The funding I received from the Honors College was used entirely to fund a trip to Pompeii at the end of January 2012. For this trip, I planned to spend several hours on site at the Casa di Octavius Quartio. During this time, I would photograph each bit of space within the house, including the elaborate frescoes and color samples thatwould be used as textures for my model. I would also obtain accurate measurements of all the house’s dimensions, since such data is not published. In addition to time on site, I also obtained permission to photograph the statuary that was found in the house.

Unfortunately, due to an Italian bureaucratic obstacle, I was not able to enter the Casa di Octavius Quartio once I reached Pompeii. A freestanding pilaster in the garden area had partially crumbled, and due to a decree of the local magistrate, the building could not be entered until it was inspected. Nevertheless, I was able to take measurements and photos from outside, which has proved helpful in deducing the dimensions of the rest of the house. Also, the two storefronts that are connected to the property were not barricaded, so I was able to measure and photograph these spaces. Luckily, my experience in the Pompeii storerooms was successful. I was able to photograph several of the house’s statuary, and the data from these images can be used to create 3D models of the artifacts.

Although my research period for this grant ended in late April, I will actually continue the project until the end of June (my graduation date has since been extended to this time). Nevertheless, I have already spent over 200 hours in Dr. Dave Fredrick’s computer lab, working on modeling the house, arranging the textures of its surfaces, and using network analysis programs to obtain mathematical data about the quality of its spaces. Despite the setbacks, my trip to Pompeii was extremely informative both concerning the house itself and Pompeii as a whole. These findings are being used to supplement my findings. Although my conclusions are not solidified, I am currently nearing completion and have built a strong analysis of the house’s spatial and artistic character. Especially, I have learned that the house’s rooms form definite subsets of spatial types that share levels of decoration and social function. I have also found that the traditional descriptions of the room types within the house (dining, bedroom, etc) are entirely unfounded based on the artistic and artifact record. Unfortunately, the evidence for the house has proven to be poorly documented, unorganized, incomplete, and spread out over a variety of sources. Little has been said about the house that can be definitely ascertained. I hope for my project to form the first step of truly understanding the site in spatial and artistic terms.

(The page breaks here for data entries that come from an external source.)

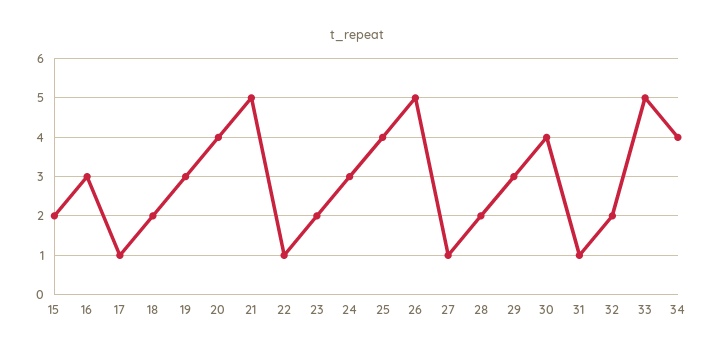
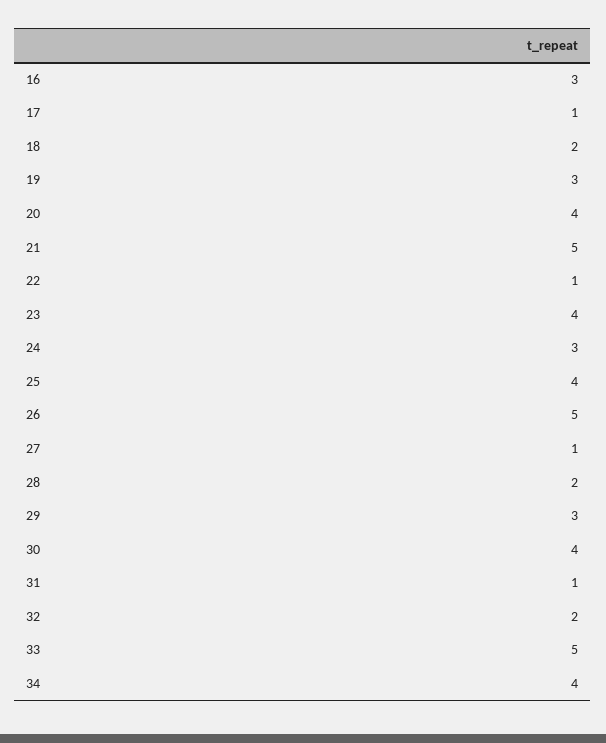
15: 2 -> none
23: 2 -> 4

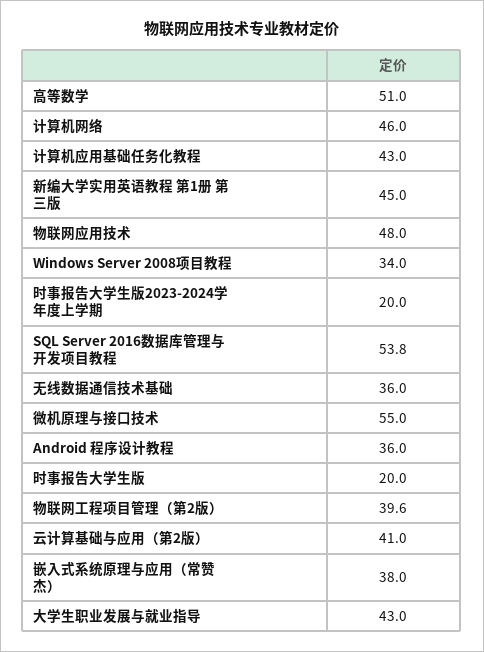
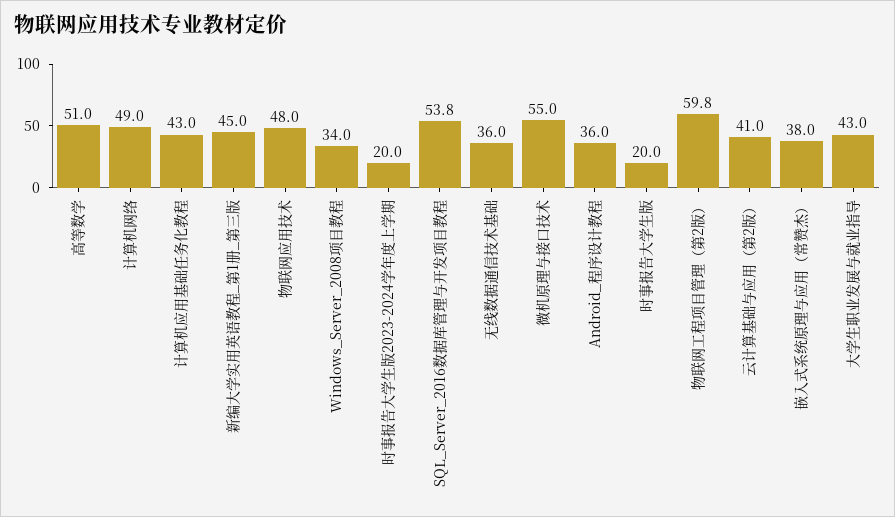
计算机网络: 46 -> 49
物联网工程项目管理（第2版）: 39.6 -> 59.8

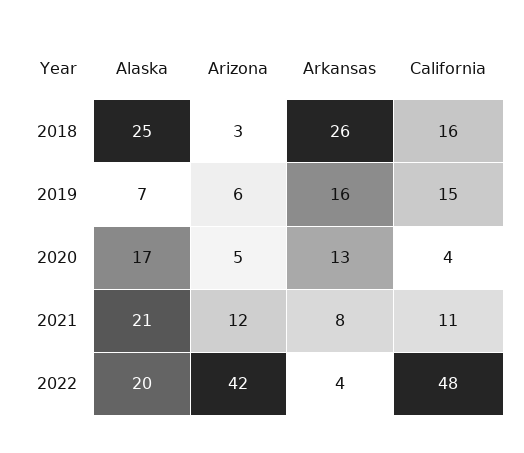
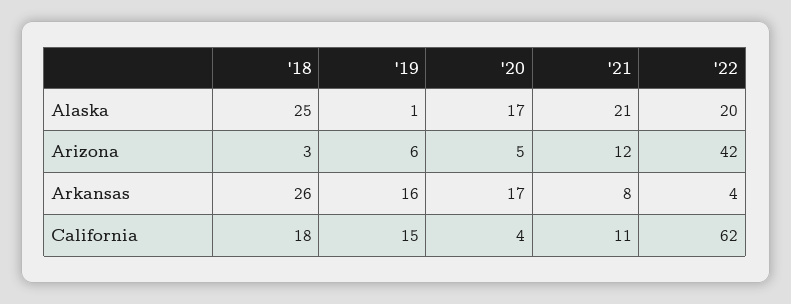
California, 2018: 16 -> 18
Alaska, 2019: 7 -> 1
Arkansas, 2020: 13 -> 17
California, 2022: 48 -> 62

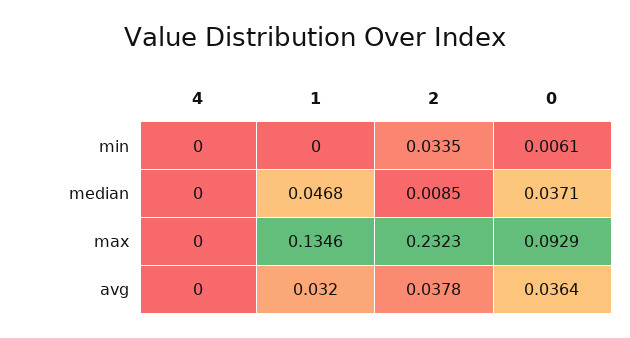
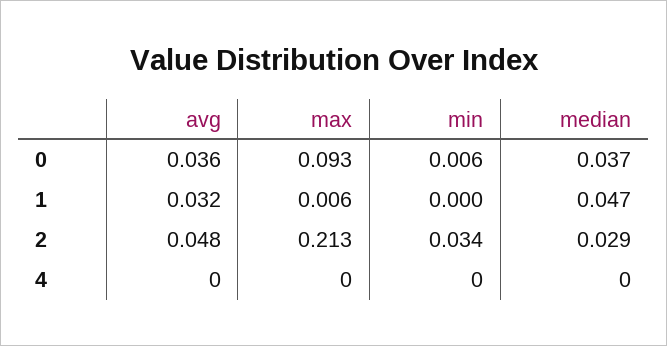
2, median: 0.0085 -> 0.029
1, max: 0.1346 -> 0.006
2, max: 0.2323 -> 0.213
2, avg: 0.0378 -> 0.048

My faculty mentor, David Fredrick, has played an irreplaceable role in this project. He has been present in the lab for many hours of my work, and his knowledge of Pompeii and 3D modeling informs the basis of my methodology. I have greatly enjoyed this project. I will continue similar research in graduate school, here at the Arkansas’s comparative literature program. I plan to obtain a doctoral degree eventually, and become a professor of archaeology or classical history.